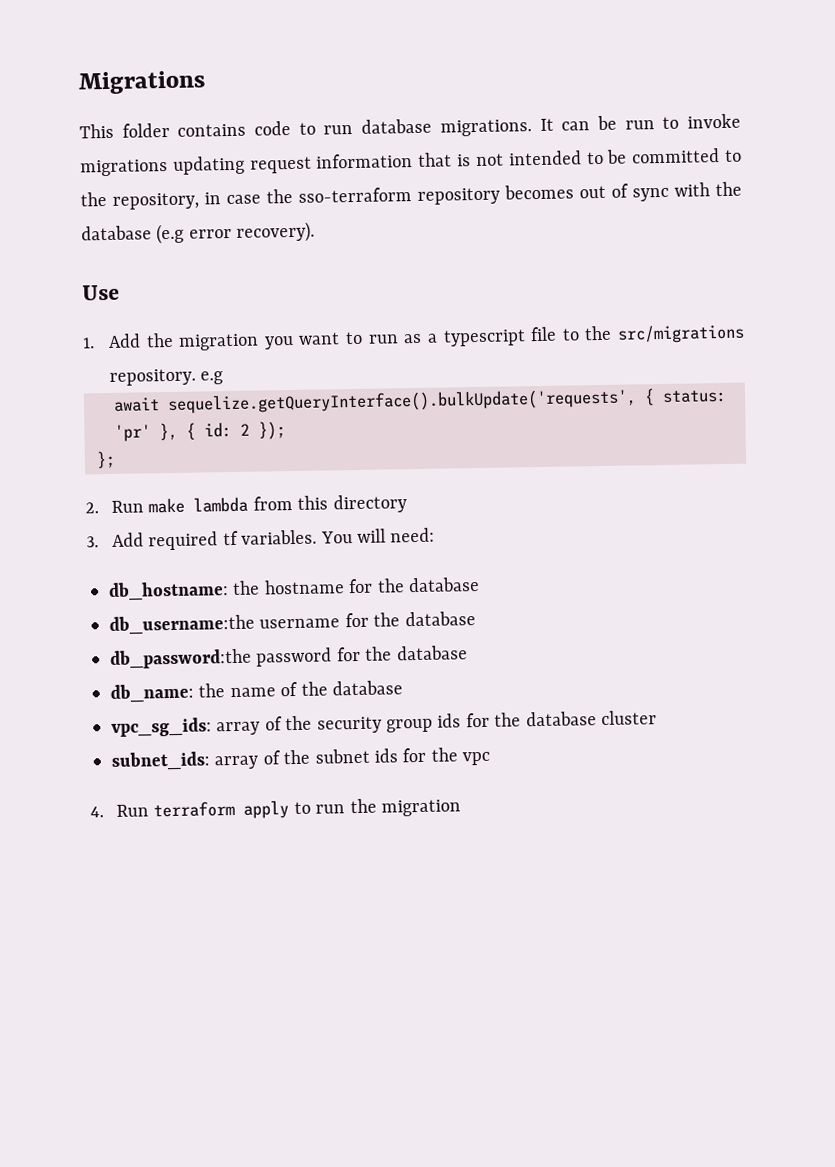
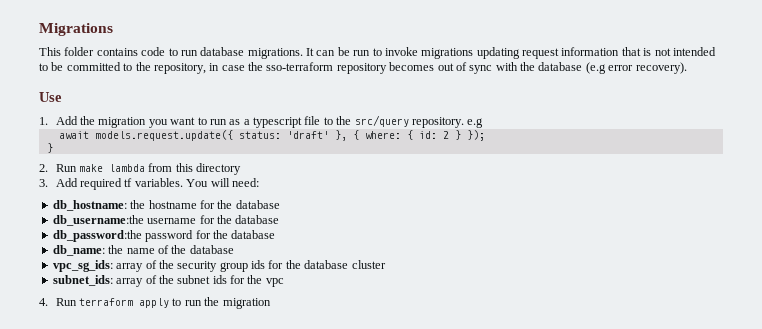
[616,323,745,344] src/migrations -> [354,115,409,127] src/query
[167,388,727,415] [114,422,178,442] sequelize.getQueryInterface().bulkUpdate('requests', { status: 'pr' }, -> [94,130,401,141] models.request.update({ status: 'draft' }, { where:
(250, 429) none -> [454,130,461,140] }
[96,450,116,469] }; -> [46,143,53,153] }

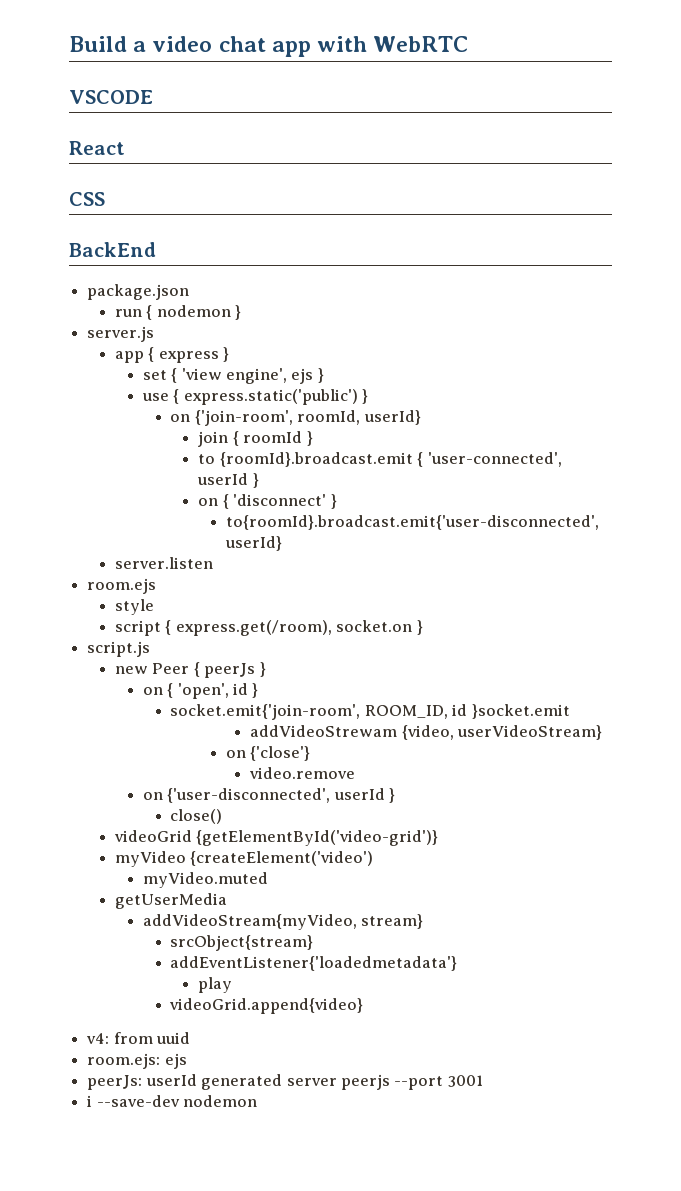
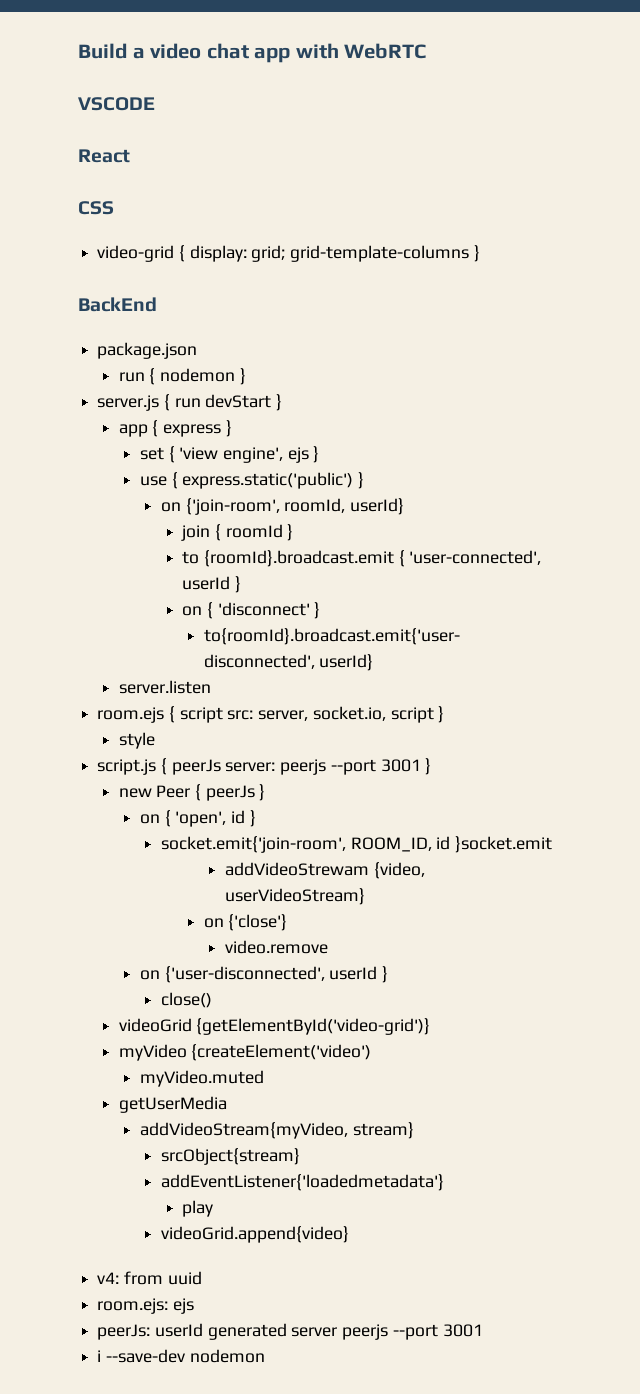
(105, 199) none -> [97,245,480,262] // video-grid { display: grid; grid-template-columns }
(155, 334) none -> [163,394,283,411] { run devStart }
[114,599,154,615] [114,620,423,636] [87,641,151,657] // style // script { express.get(/room), socket.on } // script.js -> [168,706,445,723] [118,732,155,749] [97,758,432,775] { script src: server, socket.io, script } // style // script.js { peerJs server: peerjs --port 3001 }

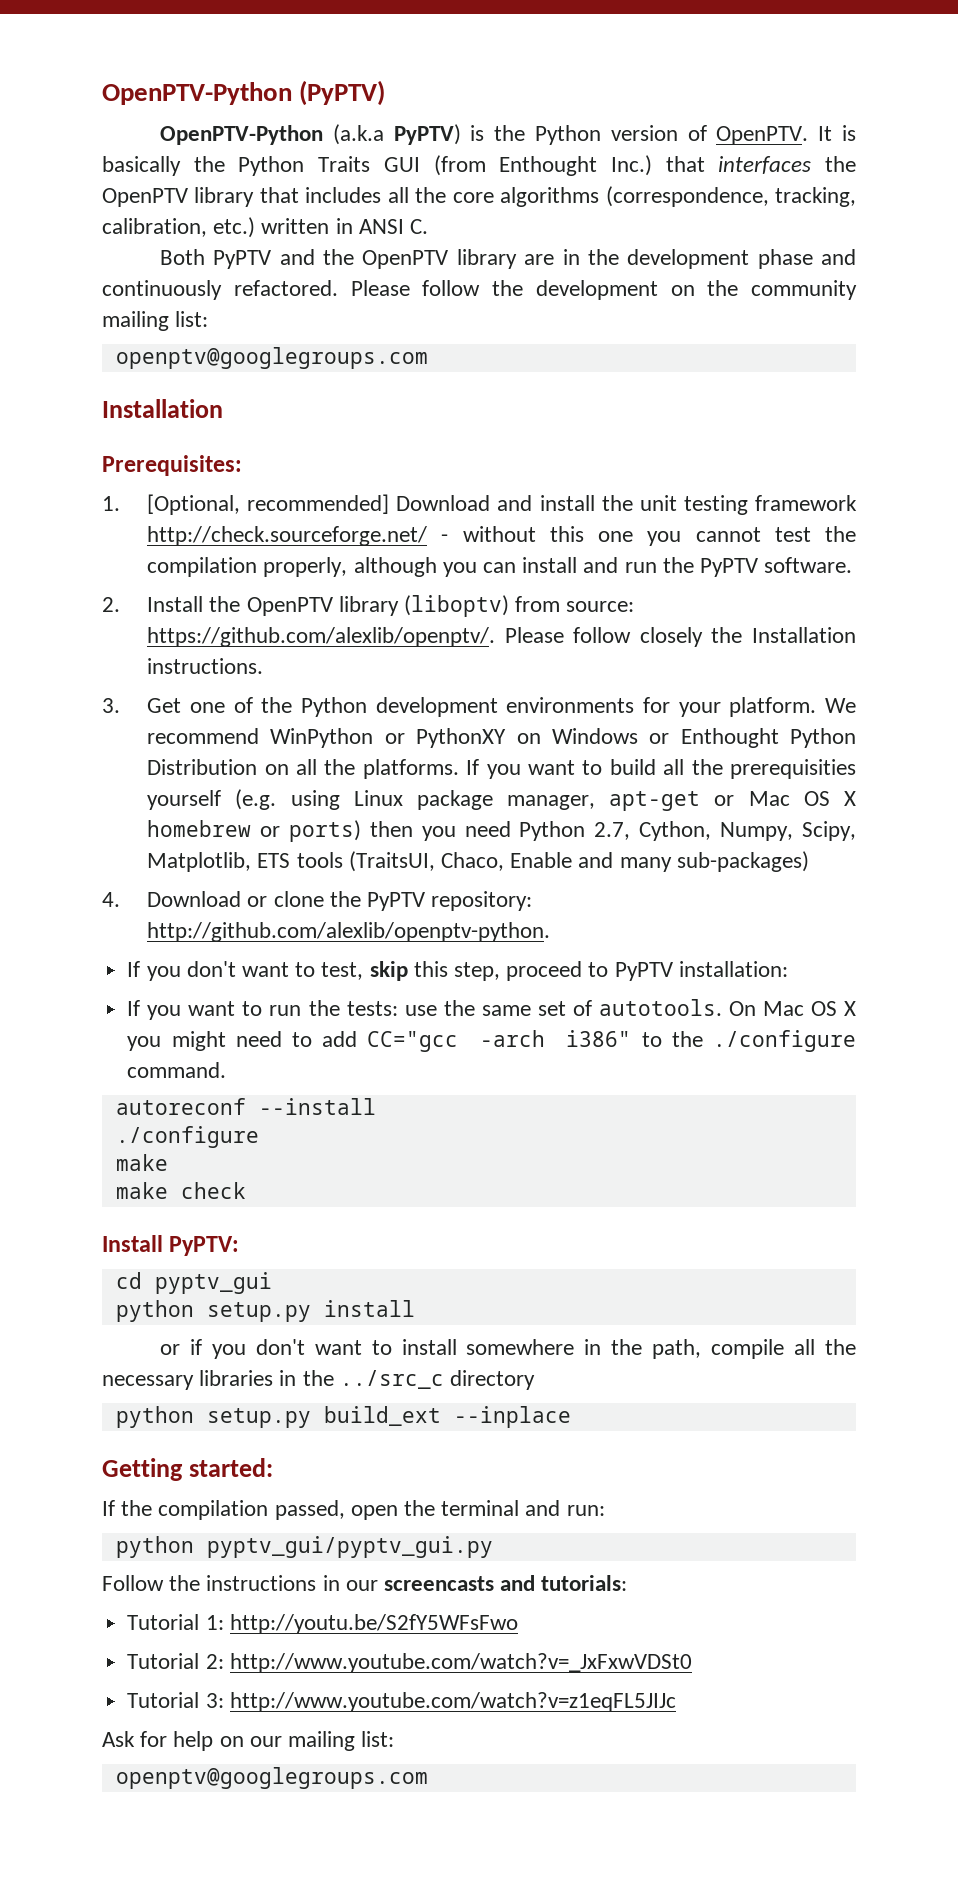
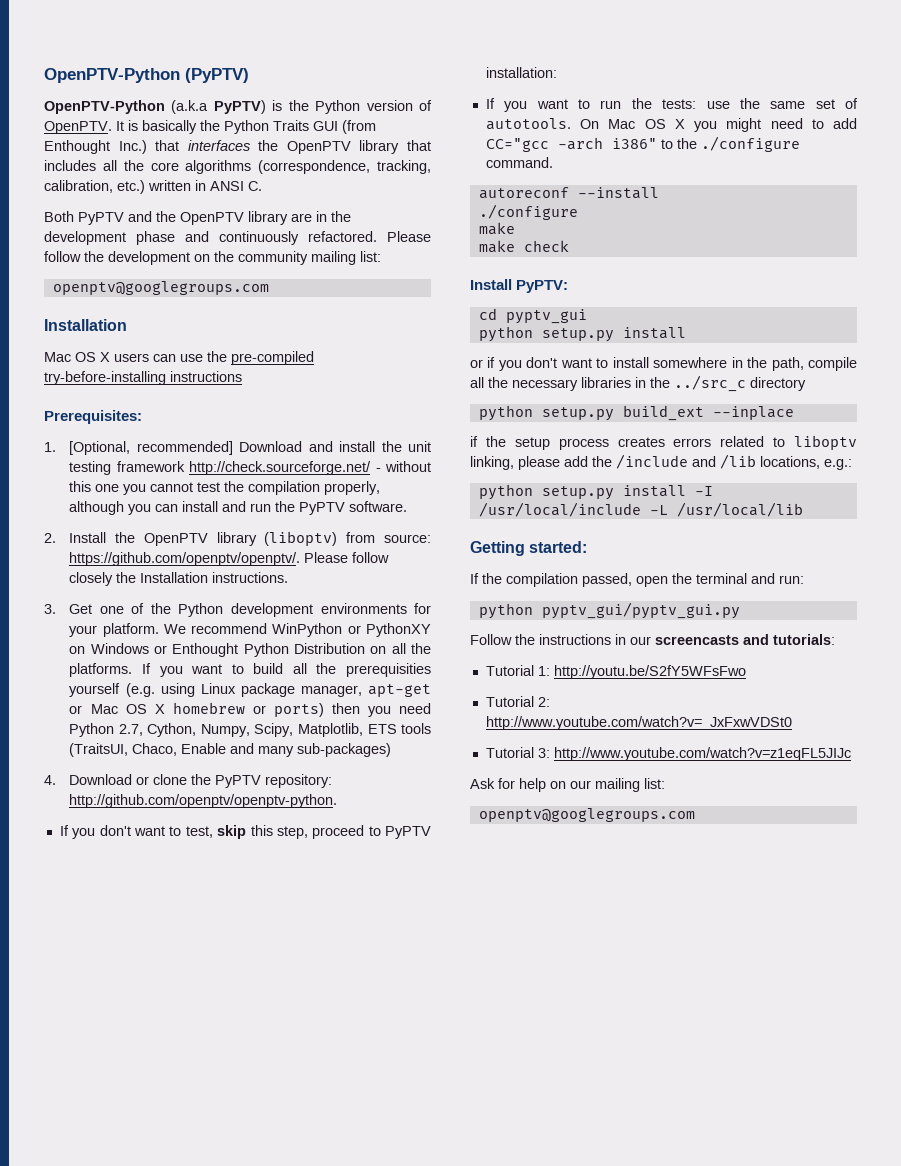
(223, 408) none -> [44,351,314,365] [44,371,242,385] // Mac OS X users can use the pre-compiled try-before-installing instructions
[147,627,496,647] https://github.com/alexlib/openptv/. -> [69,552,301,566] https://github.com/openptv/openptv/.
[147,922,551,942] http://github.com/alexlib/openptv-python. -> [69,794,338,808] http://github.com/openptv/openptv-python.
(571, 1417) none -> [470,435,857,450] [470,454,852,470] [478,484,713,500] [478,502,803,517] // if the setup process creates errors related to liboptv linking, please add the /include and /lib locations, e.g.: // python setup.py install -I /usr/local/include -L /usr/local/lib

______________________________

▸ TASK DIRECTIONS
Looking back over the listing, work out how many lines include the string "alexlib". Write only that number.

▸ RESULT
2